TOZ BASTIRMA NEREDE?

İzmirlilerin asbest, zehir ve silika soluduğu konusundaki uyarılarını sürdüren Ensari, olası hastalıkların sorumlusunun önlem almadan yıkımların sürdürülmesi olduğunu söyledi. Ensari, “Yıkımda oluşan tozlar gerekli ön temizlik ve söküm yapılamadığı durumda kanserojen olarak bilinen asbest, tehlikeli maddeler ve silika gibi tehlikeli atık partiküllerini içeriyor.
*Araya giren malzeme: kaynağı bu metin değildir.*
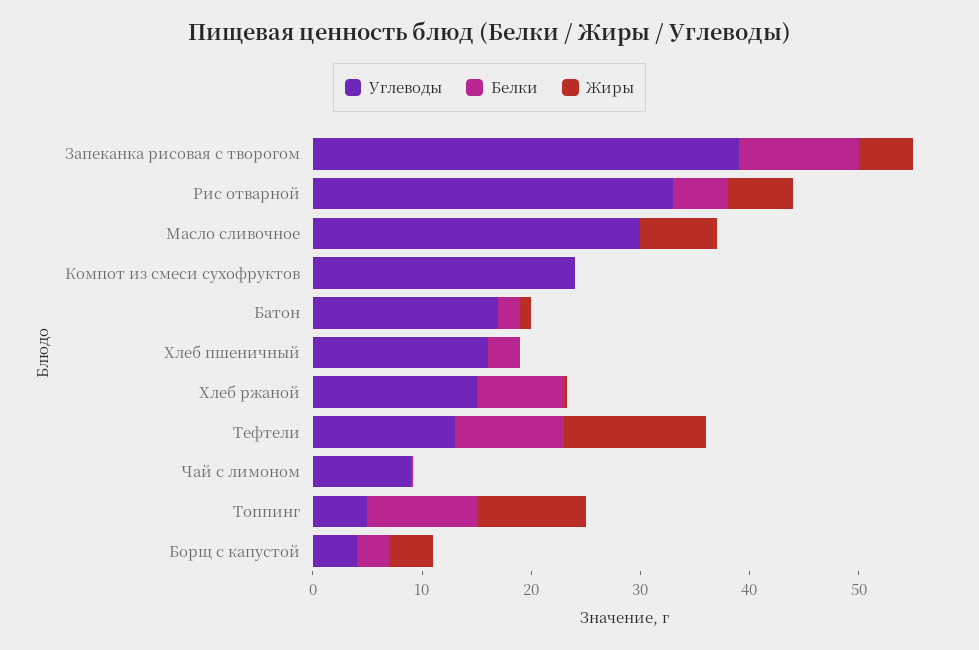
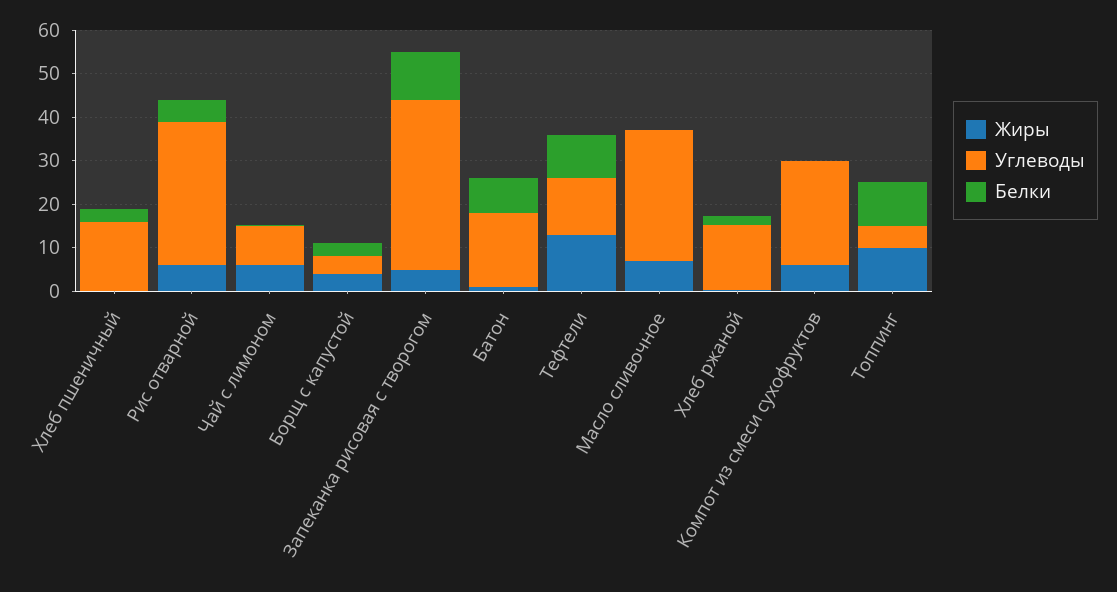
  {
    "Углеводы": {
      "Запеканка рисовая с творогом": 40,
      "Рис отварной": 34,
      "Масло сливочное": 30,
      "Компот из смеси сухофруктов": 24,
      "Батон": 18,
      "Хлеб пшеничный": 16,
      "Хлеб ржаной": 16,
      "Тефтели": 14,
      "Чай с лимоном": 10,
      "Топпинг": 6,
      "Борщ с капустой": 4
    },
    "Белки": {
      "Запеканка рисовая с творогом": 12,
      "Рис отварной": 6,
      "Масло сливочное": 0,
      "Компот из смеси сухофруктов": 0,
-     "Батон": 2,
+     "Батон": 8,
      "Хлеб пшеничный": 4,
-     "Хлеб ржаной": 8,
+     "Хлеб ржаной": 2,
      "Тефтели": 10,
      "Чай с лимоном": 0,
      "Топпинг": 10,
      "Борщ с капустой": 4
    },
    "Жиры": {
      "Запеканка рисовая с творогом": 6,
      "Рис отварной": 6,
      "Масло сливочное": 8,
-     "Компот из смеси сухофруктов": 0,
+     "Компот из смеси сухофруктов": 6,
      "Батон": 2,
      "Хлеб пшеничный": 0,
      "Хлеб ржаной": 0,
      "Тефтели": 14,
-     "Чай с лимоном": 0,
+     "Чай с лимоном": 6,
      "Топпинг": 10,
      "Борщ с капустой": 4
    }
  }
Bu nedenle tozu solunması yıkım operatörü, söküm işçisi gibi gerek yıkım firması çalışanları gerek yıkımı denetlemekle görevli teknik personel gerekse de komşu binalarda yaşayanlar ve yıkımı izleyenler için solunum sistemi hastalıkları ve akciğer kanserine kaynaklık edebilir” dedi.  

Toz bastırma yönetimi hakkında defalarca uyardıklarını, uyulması gereken standartlara dikkat çektiklerini söyleyen Ensari, “Bu nedenle gerek yıkım süresince gerekse yıkım atıklarının (molozlarının) yüklenmesi ve taşınması sırasında tozuma oluşumunu önlemek amacıyla TS13883 standardına uygun toz bastırma donanımları ve toz perdelerini yıkım şantiyesinde hazır etmek ve kullanmak gereklidir” diye konuştu.